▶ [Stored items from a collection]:
-.-.-

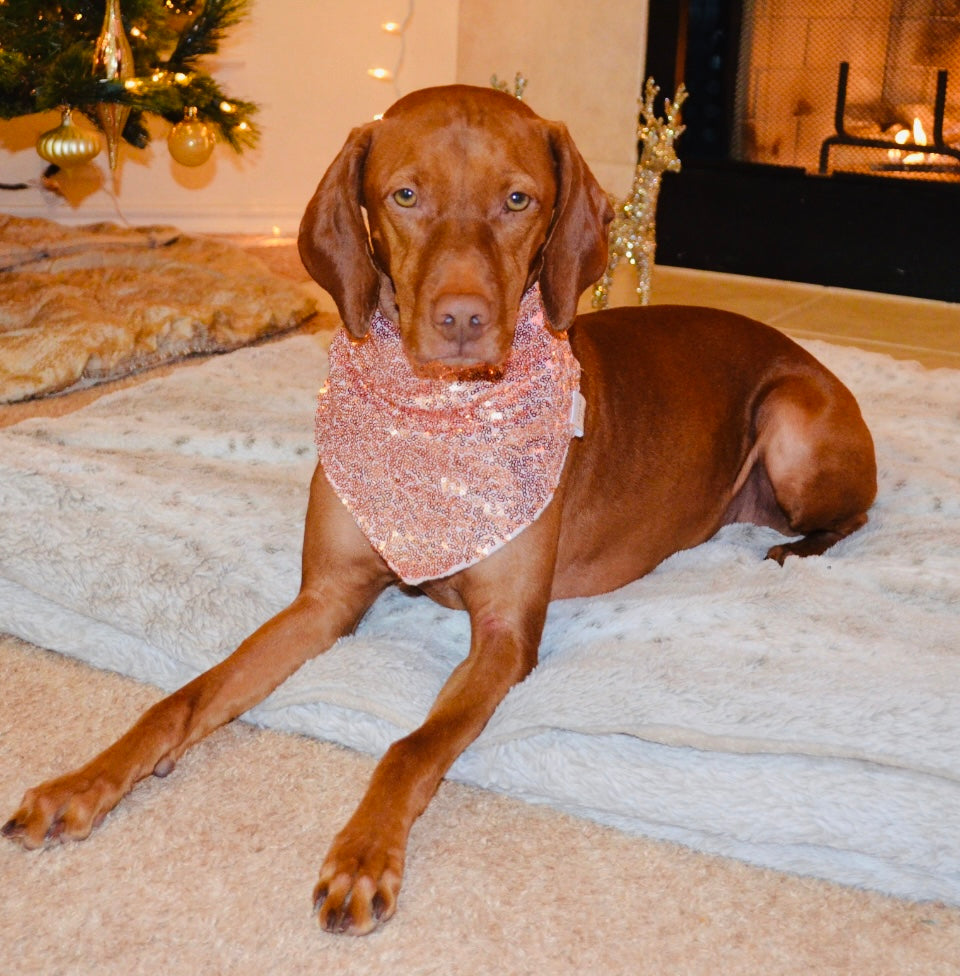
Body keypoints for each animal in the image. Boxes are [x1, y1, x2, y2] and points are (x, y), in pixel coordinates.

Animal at [3, 87, 872, 936]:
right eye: (406, 196)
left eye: (519, 199)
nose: (462, 320)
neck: (438, 418)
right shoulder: (326, 599)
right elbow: (184, 695)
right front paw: (83, 783)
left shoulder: (506, 638)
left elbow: (412, 747)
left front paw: (363, 856)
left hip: (791, 419)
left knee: (851, 516)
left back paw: (793, 550)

-.-.-

▶ [AIM OF THE TASK]: Starting at the line that contains "neck: (438, 418)", write out every line to the end of the entries, exactly as given.

▶ [TASK ANSWER]:
neck: (438, 418)
right shoulder: (326, 599)
right elbow: (184, 695)
right front paw: (83, 783)
left shoulder: (506, 638)
left elbow: (412, 747)
left front paw: (363, 856)
left hip: (791, 419)
left knee: (851, 516)
left back paw: (793, 550)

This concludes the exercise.